** PASSAGE TO READ **
┄┄┄┄┄┄┄┄┄┄

Skip to main content
Skip Navigation

Students Selecting Stories: The Effects of Choice in Reading Assessment –

Results from "The NAEP Reader" Special Study of the 1994 National Assessment of Educational Progress

June 1997

Authors: Jay R. Campbell and Patricia L. Donahue

PDF Download the complete report in a PDF file for viewing and printing. 694K


Students select stories to read in classrooms, in libraries, in their homes, and wherever reading materials are available. They choose different types of stories based on their purpose for reading and their personal interests. One situation where students rarely have a choice of what to read, however, is in a reading assessment. Some educators view this as a problem in assessing reading comprehension since students may be more engaged when they have chosen a text than when they are reading assigned texts.

┄┄┄┄┄┄┄┄┄┄

Reproduce the full web page about students selecting stories in reading assessment, word for word. You will not need the data that come next.

┄┄┄┄┄┄┄┄┄┄

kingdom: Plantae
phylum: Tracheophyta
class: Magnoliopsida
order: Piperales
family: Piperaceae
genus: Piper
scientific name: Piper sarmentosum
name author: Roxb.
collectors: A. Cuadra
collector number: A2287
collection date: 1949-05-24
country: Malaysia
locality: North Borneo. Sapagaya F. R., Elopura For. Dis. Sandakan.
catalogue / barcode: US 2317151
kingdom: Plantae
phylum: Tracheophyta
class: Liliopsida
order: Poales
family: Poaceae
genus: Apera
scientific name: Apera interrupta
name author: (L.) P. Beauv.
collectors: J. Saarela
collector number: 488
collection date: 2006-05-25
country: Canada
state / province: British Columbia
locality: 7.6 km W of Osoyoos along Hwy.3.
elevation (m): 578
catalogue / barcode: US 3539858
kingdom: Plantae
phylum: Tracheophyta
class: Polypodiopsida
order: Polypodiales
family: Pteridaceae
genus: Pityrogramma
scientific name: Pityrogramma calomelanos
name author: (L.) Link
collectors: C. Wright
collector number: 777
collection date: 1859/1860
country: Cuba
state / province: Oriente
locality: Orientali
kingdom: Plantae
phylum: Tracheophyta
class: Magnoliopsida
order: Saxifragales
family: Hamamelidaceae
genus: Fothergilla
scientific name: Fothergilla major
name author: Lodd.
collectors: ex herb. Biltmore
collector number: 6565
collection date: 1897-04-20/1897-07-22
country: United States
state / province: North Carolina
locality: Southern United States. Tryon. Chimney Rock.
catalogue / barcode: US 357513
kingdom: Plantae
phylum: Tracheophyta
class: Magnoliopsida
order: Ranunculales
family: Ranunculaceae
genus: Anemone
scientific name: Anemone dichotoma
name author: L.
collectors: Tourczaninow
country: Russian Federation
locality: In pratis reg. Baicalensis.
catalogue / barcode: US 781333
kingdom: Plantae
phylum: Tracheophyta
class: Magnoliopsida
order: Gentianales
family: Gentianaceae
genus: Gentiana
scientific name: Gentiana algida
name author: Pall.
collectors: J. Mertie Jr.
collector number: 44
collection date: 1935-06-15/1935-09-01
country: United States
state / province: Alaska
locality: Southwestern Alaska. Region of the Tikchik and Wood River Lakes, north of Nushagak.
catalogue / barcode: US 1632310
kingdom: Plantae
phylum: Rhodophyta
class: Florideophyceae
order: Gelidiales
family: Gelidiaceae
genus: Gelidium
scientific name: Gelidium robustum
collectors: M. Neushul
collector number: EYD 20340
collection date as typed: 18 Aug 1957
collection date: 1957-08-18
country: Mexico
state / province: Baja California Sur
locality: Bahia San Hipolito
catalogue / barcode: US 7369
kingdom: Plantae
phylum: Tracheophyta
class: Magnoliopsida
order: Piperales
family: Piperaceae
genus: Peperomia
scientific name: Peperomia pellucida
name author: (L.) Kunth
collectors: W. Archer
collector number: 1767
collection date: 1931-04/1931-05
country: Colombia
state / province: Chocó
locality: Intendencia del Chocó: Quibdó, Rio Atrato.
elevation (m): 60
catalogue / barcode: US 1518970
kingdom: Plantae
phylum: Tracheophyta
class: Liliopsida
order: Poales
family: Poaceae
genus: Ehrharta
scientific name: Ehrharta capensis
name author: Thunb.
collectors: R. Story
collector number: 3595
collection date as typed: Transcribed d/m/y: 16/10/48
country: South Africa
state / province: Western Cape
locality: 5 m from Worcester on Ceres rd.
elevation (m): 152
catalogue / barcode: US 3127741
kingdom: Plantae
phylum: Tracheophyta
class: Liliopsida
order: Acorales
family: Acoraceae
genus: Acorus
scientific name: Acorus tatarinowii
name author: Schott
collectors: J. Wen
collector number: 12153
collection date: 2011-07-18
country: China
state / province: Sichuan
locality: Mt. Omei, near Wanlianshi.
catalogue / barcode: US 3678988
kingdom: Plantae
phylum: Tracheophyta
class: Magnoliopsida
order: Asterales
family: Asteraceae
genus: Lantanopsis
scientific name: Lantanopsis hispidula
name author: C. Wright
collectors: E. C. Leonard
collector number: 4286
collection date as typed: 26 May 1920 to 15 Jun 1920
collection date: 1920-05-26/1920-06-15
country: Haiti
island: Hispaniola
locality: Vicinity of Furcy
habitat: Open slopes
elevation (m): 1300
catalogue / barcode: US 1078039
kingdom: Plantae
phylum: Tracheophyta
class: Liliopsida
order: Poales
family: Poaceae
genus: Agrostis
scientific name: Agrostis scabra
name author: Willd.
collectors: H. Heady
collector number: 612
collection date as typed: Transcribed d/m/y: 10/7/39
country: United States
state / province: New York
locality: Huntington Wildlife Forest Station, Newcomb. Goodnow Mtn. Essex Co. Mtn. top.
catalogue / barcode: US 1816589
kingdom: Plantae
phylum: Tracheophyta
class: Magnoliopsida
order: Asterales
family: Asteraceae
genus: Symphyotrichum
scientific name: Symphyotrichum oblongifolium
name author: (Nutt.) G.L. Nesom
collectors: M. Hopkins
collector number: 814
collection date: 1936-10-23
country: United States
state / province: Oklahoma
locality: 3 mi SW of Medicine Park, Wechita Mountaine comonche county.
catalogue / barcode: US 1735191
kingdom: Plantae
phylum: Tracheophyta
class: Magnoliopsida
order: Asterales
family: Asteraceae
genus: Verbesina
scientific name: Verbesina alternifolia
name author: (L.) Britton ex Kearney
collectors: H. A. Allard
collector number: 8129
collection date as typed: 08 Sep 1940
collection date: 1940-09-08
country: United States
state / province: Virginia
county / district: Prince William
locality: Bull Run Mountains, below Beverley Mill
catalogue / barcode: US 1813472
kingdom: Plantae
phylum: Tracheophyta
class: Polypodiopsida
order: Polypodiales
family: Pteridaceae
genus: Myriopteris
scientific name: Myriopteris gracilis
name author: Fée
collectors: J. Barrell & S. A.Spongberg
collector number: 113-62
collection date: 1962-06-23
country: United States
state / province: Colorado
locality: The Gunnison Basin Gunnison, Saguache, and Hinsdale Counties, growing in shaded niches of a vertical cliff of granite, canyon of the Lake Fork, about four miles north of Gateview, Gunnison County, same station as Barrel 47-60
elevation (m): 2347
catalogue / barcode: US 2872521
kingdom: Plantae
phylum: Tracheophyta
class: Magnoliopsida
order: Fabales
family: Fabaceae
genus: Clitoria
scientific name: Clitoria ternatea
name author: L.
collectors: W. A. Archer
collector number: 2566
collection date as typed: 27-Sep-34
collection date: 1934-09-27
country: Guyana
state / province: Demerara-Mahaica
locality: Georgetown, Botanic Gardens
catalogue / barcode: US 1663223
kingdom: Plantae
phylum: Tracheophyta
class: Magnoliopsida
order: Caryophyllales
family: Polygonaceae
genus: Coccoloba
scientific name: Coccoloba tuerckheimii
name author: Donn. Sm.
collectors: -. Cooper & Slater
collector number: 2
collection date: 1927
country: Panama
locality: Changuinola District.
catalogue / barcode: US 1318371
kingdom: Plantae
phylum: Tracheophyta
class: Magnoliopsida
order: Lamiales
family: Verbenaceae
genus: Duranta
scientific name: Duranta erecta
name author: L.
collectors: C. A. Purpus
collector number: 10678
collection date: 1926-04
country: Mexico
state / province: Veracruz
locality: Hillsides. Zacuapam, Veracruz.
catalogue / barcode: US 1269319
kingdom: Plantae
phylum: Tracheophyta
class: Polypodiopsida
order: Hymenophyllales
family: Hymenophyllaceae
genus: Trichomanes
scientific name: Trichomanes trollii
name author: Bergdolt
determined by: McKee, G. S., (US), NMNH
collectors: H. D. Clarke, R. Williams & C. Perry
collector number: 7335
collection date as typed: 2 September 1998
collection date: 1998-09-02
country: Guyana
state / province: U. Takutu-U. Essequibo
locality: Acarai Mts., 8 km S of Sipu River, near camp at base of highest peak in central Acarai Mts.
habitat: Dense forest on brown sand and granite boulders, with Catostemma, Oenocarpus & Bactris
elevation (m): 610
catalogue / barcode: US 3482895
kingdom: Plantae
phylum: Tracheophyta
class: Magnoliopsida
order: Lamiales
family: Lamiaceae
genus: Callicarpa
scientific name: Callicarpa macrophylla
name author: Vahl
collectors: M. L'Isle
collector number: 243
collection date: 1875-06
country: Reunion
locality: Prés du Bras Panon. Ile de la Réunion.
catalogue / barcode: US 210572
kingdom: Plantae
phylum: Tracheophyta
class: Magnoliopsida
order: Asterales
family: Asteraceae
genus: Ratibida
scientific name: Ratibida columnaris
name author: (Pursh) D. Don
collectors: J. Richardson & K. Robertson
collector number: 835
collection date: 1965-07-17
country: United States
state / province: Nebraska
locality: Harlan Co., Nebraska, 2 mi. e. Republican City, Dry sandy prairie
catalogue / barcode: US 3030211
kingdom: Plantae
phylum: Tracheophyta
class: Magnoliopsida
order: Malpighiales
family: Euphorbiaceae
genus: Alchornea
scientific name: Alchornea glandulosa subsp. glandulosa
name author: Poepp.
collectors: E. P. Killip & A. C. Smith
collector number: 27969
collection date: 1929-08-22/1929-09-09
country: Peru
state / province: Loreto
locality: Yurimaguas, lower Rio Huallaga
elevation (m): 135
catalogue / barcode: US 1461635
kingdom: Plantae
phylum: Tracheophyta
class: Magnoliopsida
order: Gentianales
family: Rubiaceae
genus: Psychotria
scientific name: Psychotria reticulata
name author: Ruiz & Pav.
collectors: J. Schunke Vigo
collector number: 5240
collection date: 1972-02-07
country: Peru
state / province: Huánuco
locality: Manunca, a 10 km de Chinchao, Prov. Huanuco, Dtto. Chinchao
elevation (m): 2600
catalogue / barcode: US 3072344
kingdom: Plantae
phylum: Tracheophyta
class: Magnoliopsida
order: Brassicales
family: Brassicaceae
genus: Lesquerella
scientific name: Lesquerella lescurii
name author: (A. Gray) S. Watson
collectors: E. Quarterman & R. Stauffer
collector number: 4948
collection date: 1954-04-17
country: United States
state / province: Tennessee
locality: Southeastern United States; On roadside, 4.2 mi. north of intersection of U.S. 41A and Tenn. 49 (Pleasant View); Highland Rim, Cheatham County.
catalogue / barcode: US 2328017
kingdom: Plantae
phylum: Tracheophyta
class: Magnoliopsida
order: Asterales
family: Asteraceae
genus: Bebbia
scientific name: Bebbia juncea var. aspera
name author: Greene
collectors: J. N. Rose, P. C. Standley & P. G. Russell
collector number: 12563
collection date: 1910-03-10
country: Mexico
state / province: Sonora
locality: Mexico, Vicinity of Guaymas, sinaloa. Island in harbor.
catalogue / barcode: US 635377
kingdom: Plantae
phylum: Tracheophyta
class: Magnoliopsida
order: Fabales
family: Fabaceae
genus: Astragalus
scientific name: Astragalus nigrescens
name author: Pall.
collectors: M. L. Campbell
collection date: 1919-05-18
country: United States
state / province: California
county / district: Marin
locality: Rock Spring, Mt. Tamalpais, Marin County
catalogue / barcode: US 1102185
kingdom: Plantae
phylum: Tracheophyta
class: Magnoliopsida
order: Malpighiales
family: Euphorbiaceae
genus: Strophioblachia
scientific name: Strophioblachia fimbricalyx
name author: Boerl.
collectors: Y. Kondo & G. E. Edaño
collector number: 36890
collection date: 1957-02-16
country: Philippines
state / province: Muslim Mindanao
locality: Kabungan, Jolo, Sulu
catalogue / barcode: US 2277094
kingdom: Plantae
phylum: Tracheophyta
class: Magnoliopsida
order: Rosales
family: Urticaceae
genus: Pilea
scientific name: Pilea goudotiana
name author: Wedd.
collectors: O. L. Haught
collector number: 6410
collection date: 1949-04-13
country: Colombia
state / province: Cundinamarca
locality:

┄┄┄┄┄┄┄┄┄┄

** OUTPUT FOR THIS EXERCISE **
Skip to main content
Skip Navigation

Students Selecting Stories: The Effects of Choice in Reading Assessment –

Results from "The NAEP Reader" Special Study of the 1994 National Assessment of Educational Progress

June 1997

Authors: Jay R. Campbell and Patricia L. Donahue

PDF Download the complete report in a PDF file for viewing and printing. 694K


Students select stories to read in classrooms, in libraries, in their homes, and wherever reading materials are available. They choose different types of stories based on their purpose for reading and their personal interests. One situation where students rarely have a choice of what to read, however, is in a reading assessment. Some educators view this as a problem in assessing reading comprehension since students may be more engaged when they have chosen a text than when they are reading assigned texts.